Pr (a given system is not infected) *100%. The probability that any given system was not infected by the contagion.
The third of these measures seems the most appropriate, and the most flexible, given a variety of network and economic conditions and adversary styles. Anti-spam system evaluators use the measure, which is effectively the expectation of exploitation for a given host. It is a slightly more sophisticated way of expressing the probability that a piece of spam will get through.
From a general security standpoint, however, this measure covers a difficult and often ignored parameter that is critical to the accuracy of a security product: vendor response time.

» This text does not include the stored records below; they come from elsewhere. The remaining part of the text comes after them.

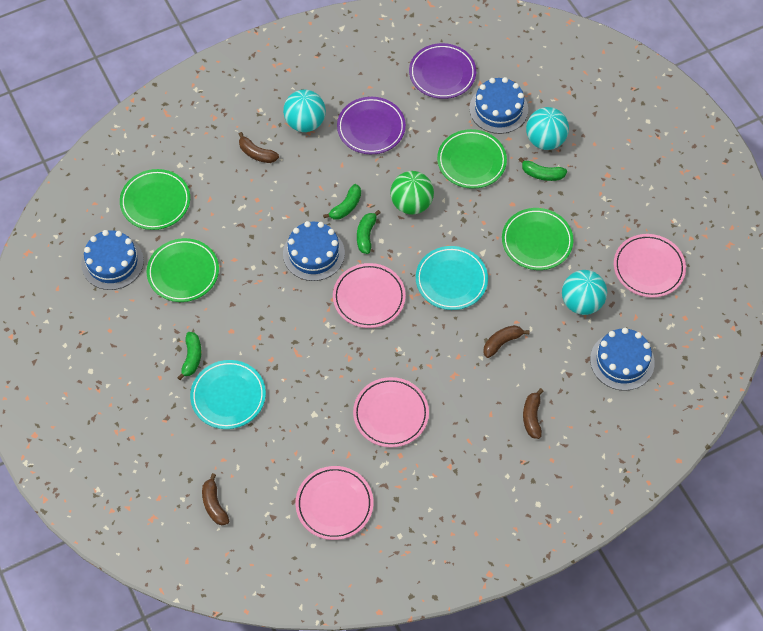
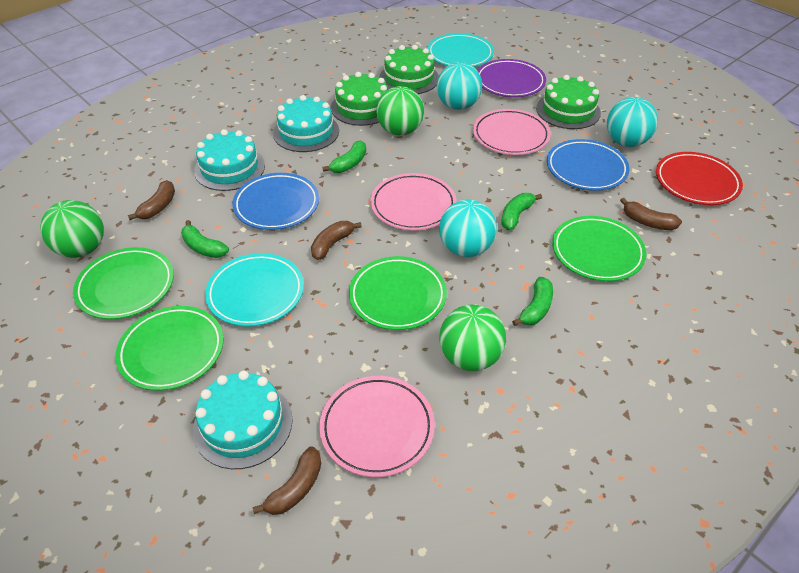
blue cake: [81,230,144,290] [283,221,345,281] [469,77,528,134] [590,328,655,391] = 4 -> none = 0
blue plate: none = 0 -> [232,173,319,230] [547,139,630,191] = 2
green ball: [390,171,434,215] = 1 -> [40,200,104,258] [376,86,424,135] [439,305,506,371] = 3
green cake: none = 0 -> [331,72,388,126] [379,45,439,94] [536,75,601,129] = 3
pink plate: [295,466,373,540] [333,263,406,328] [353,377,429,447] [614,234,686,298] = 4 -> [319,376,435,477] [370,173,457,231] [473,109,551,155] = 3
purple plate: [337,97,406,154] [409,43,476,99] = 2 -> [477,59,546,97] = 1
red plate: none = 0 -> [656,152,743,205] = 1
turquoise cake: none = 0 -> [193,371,293,469] [194,129,265,191] [273,95,339,152] = 3

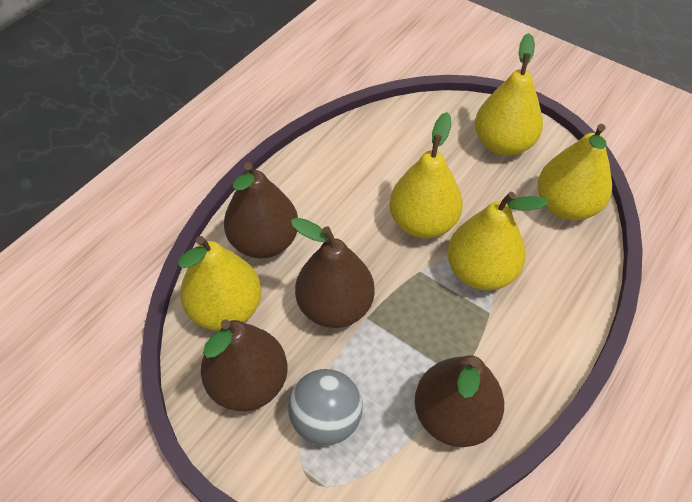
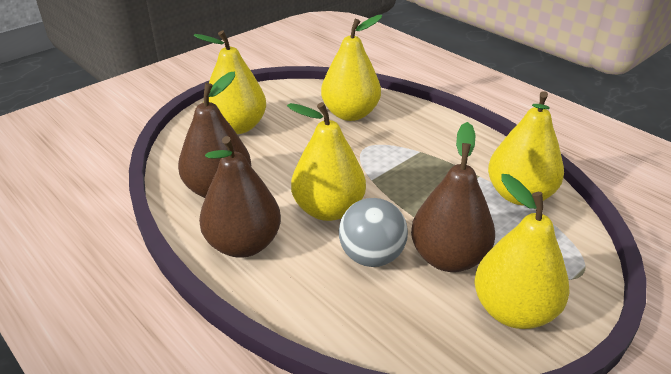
brown pear: [201,320,288,411] [224,162,298,259] [291,217,375,328] [415,355,504,447] = 4 -> [178,72,251,198] [199,136,281,258] [411,122,495,272] = 3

If the window of vulnerability between when the virus first appears and when signatures are issued is reduced, the accuracy expressed by this metric improves.
The Zero-Day Anti-Virus (ZDAV) industry is an emerging sub-industry that attempts to address this issue directly by shortening the time between outbreak and AV coverage by using fingerprints that are generated and issued automatically.
Although the technology cannot be used for infection remediation, ZDAV’s utility for keeping a message stream clean of emergent viruses before desktop AV systems are capable of catching the content makes it an incredibly effective means of reducing the number of infected systems in the wild.
While many methods of providing so-called zero-day coverage exist, they all revolve around removing a traditionally critical component from the fingerprint-generation loop, namely the small team of highly trained malware analysts.
For example, Cloudmark correlates reports from a large pool of both ordinary and trusted honeypots and human respondents, and allows a decision on the disposition of the new sample content in a handful of minutes.
Both honeypot and human submitters who provided a report that agrees with the overall community’s assessment gain the system’s trust, which is used by the system to (1) issue fingerprints originating from those reporters more quickly in the future and (2) remove reporters who submit bogus content.
Many of these zero-day technologies are being used primarily in the message stream, but this restriction probably won’t last for long. The technology appeared for messaging first because of the high rate of emergence of email virus variants, as well as the ease with which service providers – who ultimately fund these technologies – can quantify its cost. Mail is a store-and-forward technology that provides managers an opportunity to examine the number of viruses, unlike web-based trojans that fly through alongside legitimate traffic and don’t provide much opportunity for analysis.
As consumers begin to demand performance estimates that match their real-world experience, technologies similar to the zero-day methodologies described will appear in areas outside of the message stream. Testing methodologies for anti-virus products must become much more rigorous and focused upon real-world scenarios such as live-stream testing, rather than a second-tier test metric compared to corpus testing.